ECLI:NL:RBAMS:2021:5350

Rechtbank Amsterdam

Datum uitspraak
23 september 2021
Publicatiedatum
23 september 2021
Zaaknummer
9016210 CV EXPL 21-2113
Instantie
Rechtbank Amsterdam
Type
Uitspraak
Rechtsgebied
Civiel recht
Procedures
  • Eerste aanleg - enkelvoudig
Vindplaatsen
  • Rechtspraak.nl
AI samenvatting door LexboostAutomatisch gegenereerd

Verplichting tot betaling van de laatste factuur voor aanbouw aan woning

In deze zaak heeft de kantonrechter van de Rechtbank Amsterdam op 24 september 2021 uitspraak gedaan in een geschil tussen een eiser, vertegenwoordigd door mr. N.B. Haverhoek, en een gedaagde, vertegenwoordigd door mr. F.A.J.H. de Lugt. De eiser, een aannemer, vorderde betaling van een openstaande factuur van € 6.539,50 van de gedaagde, die een aanbouw aan haar woning had laten realiseren.

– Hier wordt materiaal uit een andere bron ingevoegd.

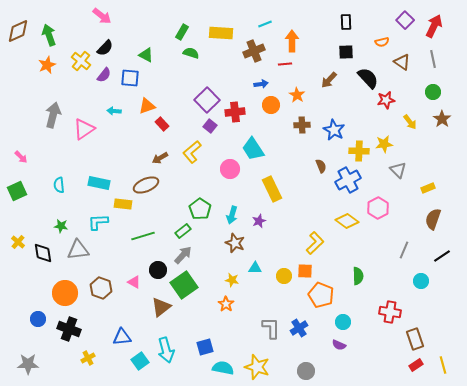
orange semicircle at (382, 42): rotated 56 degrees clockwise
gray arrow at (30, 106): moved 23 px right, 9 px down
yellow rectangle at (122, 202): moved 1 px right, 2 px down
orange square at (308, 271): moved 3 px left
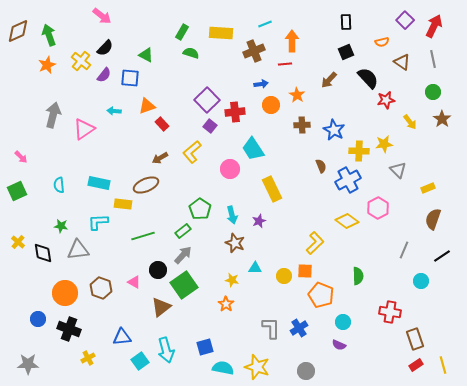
black square at (346, 52): rotated 21 degrees counterclockwise
cyan arrow at (232, 215): rotated 30 degrees counterclockwise
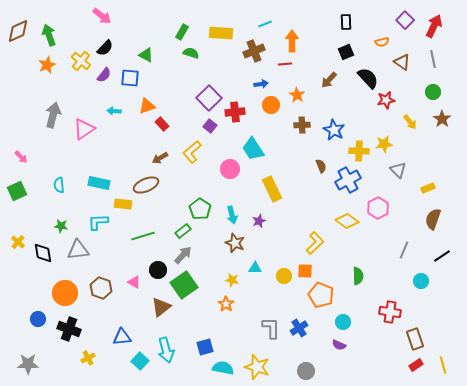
purple square at (207, 100): moved 2 px right, 2 px up
cyan square at (140, 361): rotated 12 degrees counterclockwise
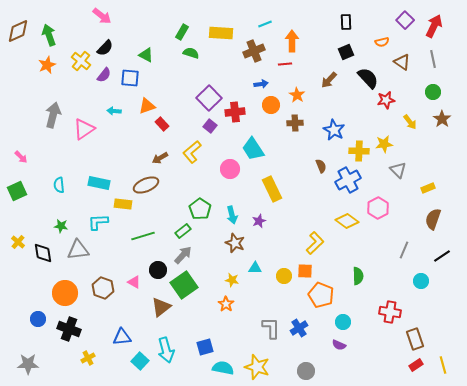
brown cross at (302, 125): moved 7 px left, 2 px up
brown hexagon at (101, 288): moved 2 px right
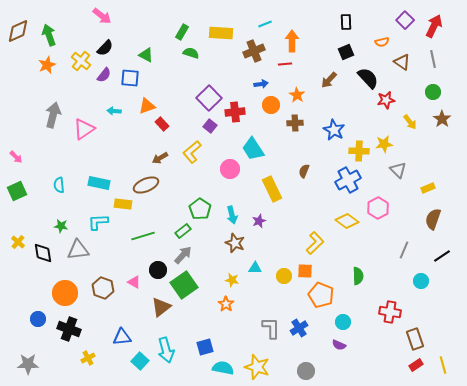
pink arrow at (21, 157): moved 5 px left
brown semicircle at (321, 166): moved 17 px left, 5 px down; rotated 136 degrees counterclockwise
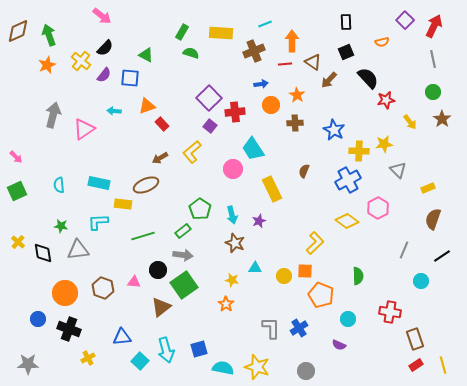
brown triangle at (402, 62): moved 89 px left
pink circle at (230, 169): moved 3 px right
gray arrow at (183, 255): rotated 54 degrees clockwise
pink triangle at (134, 282): rotated 24 degrees counterclockwise
cyan circle at (343, 322): moved 5 px right, 3 px up
blue square at (205, 347): moved 6 px left, 2 px down
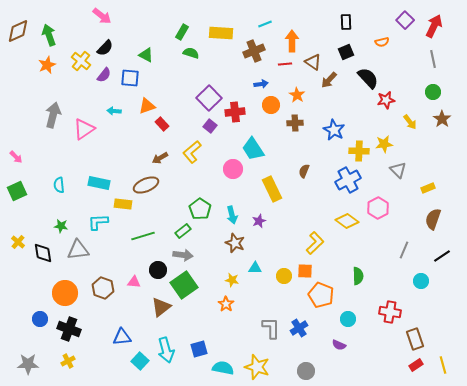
blue circle at (38, 319): moved 2 px right
yellow cross at (88, 358): moved 20 px left, 3 px down
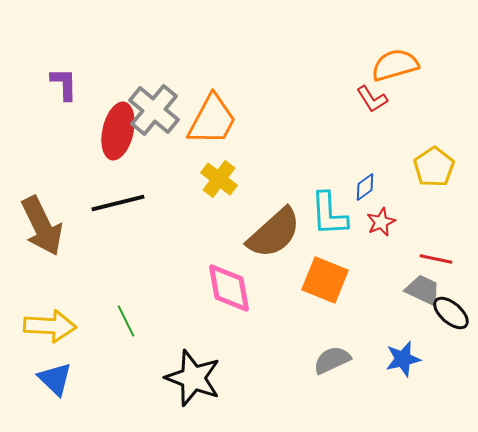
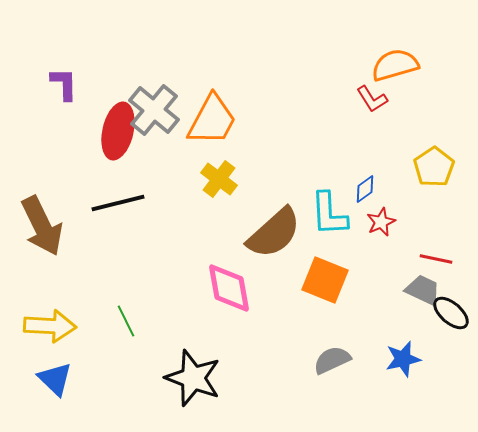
blue diamond: moved 2 px down
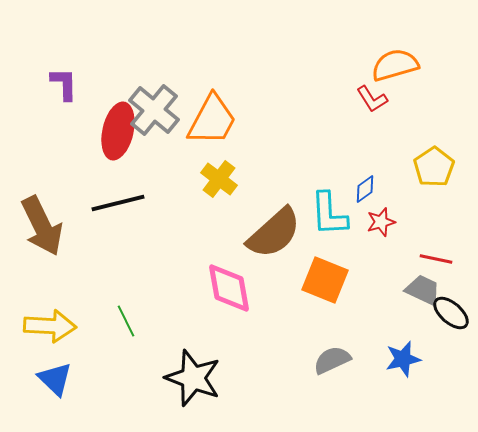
red star: rotated 8 degrees clockwise
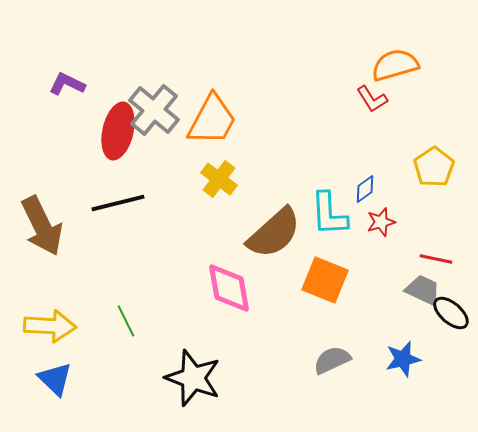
purple L-shape: moved 3 px right; rotated 63 degrees counterclockwise
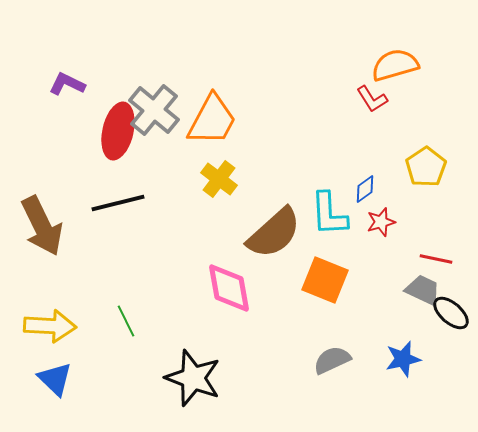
yellow pentagon: moved 8 px left
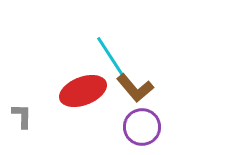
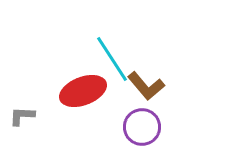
brown L-shape: moved 11 px right, 2 px up
gray L-shape: rotated 88 degrees counterclockwise
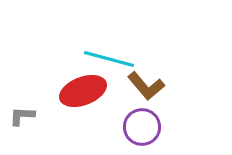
cyan line: moved 3 px left; rotated 42 degrees counterclockwise
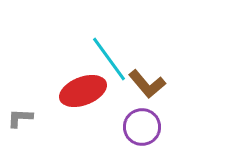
cyan line: rotated 39 degrees clockwise
brown L-shape: moved 1 px right, 2 px up
gray L-shape: moved 2 px left, 2 px down
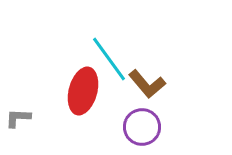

De gedaagde had de eerste twee facturen betaald, maar weigerde de laatste factuur te voldoen, met als argument dat de werkzaamheden niet naar behoren waren uitgevoerd en dat zij al € 5.000,- contant had betaald aan de onderaannemer voor extra werkzaamheden.

De kantonrechter oordeelde dat de gedaagde niet kon aantonen dat zij de betaling van € 5.000,- aan de onderaannemer had gedaan in het kader van de overeenkomst met de eiser. Bovendien waren de klachten over de uitvoering van de werkzaamheden te laat ingediend, aangezien deze niet bij de oplevering waren geuit. De rechter concludeerde dat de gedaagde verplicht was de slotfactuur te betalen en wees de vordering van de eiser toe, inclusief wettelijke rente vanaf de dag van dagvaarding. De gedaagde werd ook veroordeeld in de proceskosten, die op € 951,44 werden begroot.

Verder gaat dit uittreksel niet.